Pour autant, Geffray a pris soin de cadrer ses propos : aucune modification n’est envisagée à la rentrée 2026. Il positionne ce chantier comme « un sujet de présidentielle 2027 », renvoyant la décision à un calendrier politique plus lointain. En attendant, il dit promouvoir une approche territoriale, reconnaissant que la réforme n’est « pas toujours possible » selon les contraintes locales, notamment de transport scolaire.
Une exception française
La France se distingue de ses voisins européens par un volume horaire journalier élevé, compensé par un plus grand nombre de semaines de vacances dans l’année. Ce modèle, hérité de décennies d’organisation centralisée, n’a pas été réformé en profondeur depuis les débats sur la semaine de quatre jours et demi à l’école primaire. Le débat sur les rythmes du second degré, lui, n’a jamais abouti à une réforme nationale.

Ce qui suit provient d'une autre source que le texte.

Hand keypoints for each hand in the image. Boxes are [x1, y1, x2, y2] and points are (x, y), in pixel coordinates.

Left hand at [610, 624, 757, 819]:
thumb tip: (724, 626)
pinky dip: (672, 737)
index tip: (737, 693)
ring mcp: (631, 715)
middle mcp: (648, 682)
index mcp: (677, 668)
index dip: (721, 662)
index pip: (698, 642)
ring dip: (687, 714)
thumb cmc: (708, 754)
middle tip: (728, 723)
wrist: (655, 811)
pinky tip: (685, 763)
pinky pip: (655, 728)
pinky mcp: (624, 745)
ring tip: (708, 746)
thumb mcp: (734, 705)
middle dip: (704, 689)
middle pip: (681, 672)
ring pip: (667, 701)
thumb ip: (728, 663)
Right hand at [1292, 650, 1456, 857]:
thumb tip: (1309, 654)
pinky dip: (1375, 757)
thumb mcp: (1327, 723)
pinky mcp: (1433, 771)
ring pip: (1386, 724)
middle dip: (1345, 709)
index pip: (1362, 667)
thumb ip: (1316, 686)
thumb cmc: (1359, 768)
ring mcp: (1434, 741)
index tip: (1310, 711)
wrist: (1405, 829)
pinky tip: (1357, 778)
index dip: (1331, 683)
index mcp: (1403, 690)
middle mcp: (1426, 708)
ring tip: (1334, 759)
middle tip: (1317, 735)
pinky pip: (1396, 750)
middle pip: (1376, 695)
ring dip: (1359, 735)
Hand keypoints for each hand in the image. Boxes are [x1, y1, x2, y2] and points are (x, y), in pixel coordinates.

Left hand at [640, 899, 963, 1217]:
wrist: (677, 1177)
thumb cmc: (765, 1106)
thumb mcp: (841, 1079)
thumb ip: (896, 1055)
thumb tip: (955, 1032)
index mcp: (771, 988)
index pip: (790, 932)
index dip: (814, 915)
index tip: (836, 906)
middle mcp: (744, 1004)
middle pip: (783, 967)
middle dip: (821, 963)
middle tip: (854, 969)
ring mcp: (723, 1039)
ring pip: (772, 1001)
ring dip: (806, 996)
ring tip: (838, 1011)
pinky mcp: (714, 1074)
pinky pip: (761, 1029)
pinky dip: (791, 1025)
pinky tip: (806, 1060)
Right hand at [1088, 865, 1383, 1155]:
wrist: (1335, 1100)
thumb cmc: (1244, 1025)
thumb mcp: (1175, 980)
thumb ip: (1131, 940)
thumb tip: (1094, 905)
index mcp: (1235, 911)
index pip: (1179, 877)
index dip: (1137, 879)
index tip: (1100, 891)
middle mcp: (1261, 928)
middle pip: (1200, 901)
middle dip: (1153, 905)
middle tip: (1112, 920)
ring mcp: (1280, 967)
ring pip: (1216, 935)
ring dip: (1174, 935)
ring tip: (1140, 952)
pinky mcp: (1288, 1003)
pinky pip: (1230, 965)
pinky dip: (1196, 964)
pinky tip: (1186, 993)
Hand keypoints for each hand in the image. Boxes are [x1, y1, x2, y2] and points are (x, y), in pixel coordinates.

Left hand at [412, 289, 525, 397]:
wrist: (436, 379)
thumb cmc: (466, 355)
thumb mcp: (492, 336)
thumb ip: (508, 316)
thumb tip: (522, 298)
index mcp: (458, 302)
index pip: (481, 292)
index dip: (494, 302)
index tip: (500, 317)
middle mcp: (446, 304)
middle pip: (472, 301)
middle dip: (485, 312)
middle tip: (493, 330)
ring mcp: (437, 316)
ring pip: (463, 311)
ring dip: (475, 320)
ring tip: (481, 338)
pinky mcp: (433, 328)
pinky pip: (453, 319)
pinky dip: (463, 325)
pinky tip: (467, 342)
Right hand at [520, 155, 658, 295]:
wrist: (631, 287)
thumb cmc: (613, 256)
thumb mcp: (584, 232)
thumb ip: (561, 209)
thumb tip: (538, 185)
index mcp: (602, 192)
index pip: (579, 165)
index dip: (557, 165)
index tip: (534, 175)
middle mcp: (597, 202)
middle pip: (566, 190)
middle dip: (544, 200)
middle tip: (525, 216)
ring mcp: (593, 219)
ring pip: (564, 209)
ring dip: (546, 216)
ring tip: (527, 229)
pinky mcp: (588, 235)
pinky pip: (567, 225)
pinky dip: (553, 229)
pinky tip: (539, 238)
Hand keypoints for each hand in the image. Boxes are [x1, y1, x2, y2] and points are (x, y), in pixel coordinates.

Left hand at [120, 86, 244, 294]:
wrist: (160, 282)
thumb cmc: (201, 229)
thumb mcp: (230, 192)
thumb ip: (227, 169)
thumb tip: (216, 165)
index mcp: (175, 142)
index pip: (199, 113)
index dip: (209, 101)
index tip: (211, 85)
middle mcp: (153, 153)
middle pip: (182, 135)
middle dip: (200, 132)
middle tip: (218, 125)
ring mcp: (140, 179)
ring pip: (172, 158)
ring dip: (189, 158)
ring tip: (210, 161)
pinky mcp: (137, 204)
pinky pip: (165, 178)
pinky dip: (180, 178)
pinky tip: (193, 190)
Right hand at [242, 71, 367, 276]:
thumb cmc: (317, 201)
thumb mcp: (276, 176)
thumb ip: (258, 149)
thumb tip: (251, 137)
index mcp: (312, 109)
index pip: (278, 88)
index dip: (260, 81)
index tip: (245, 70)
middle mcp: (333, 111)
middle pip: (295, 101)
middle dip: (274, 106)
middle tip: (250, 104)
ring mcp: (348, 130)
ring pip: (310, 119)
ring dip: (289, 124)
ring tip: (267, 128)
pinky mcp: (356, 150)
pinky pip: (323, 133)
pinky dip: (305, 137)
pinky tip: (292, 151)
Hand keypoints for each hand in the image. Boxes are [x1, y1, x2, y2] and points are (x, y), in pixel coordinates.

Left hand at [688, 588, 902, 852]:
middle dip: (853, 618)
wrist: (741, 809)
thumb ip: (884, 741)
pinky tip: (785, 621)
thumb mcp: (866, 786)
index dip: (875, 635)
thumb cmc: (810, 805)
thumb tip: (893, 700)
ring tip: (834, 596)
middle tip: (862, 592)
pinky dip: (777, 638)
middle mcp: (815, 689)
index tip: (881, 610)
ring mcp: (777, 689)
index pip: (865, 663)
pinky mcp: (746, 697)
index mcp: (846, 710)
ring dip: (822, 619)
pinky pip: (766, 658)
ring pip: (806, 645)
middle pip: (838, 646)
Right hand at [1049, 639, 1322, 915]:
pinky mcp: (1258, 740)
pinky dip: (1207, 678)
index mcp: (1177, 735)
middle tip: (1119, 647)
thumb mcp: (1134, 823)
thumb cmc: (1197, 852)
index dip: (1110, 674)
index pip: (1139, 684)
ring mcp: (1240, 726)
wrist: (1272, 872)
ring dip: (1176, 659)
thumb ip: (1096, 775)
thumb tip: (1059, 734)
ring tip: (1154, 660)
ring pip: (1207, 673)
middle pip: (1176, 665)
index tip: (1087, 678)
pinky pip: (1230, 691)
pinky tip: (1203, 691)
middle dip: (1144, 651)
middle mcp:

Ce que la chronobiologie dit depuis des années
La position du ministre ne sort pas du néant : elle s’appuie sur un corpus scientifique solide. Dès la puberté, à partir de 10 ans environ, l’horloge biologique des adolescents se décale naturellement de deux à trois heures. Conséquence directe : il leur est physiologiquement difficile de s’endormir avant 23h, alors qu’ils ont encore besoin de 9 à 10 heures de sommeil par nuit pour un développement et une récupération optimaux.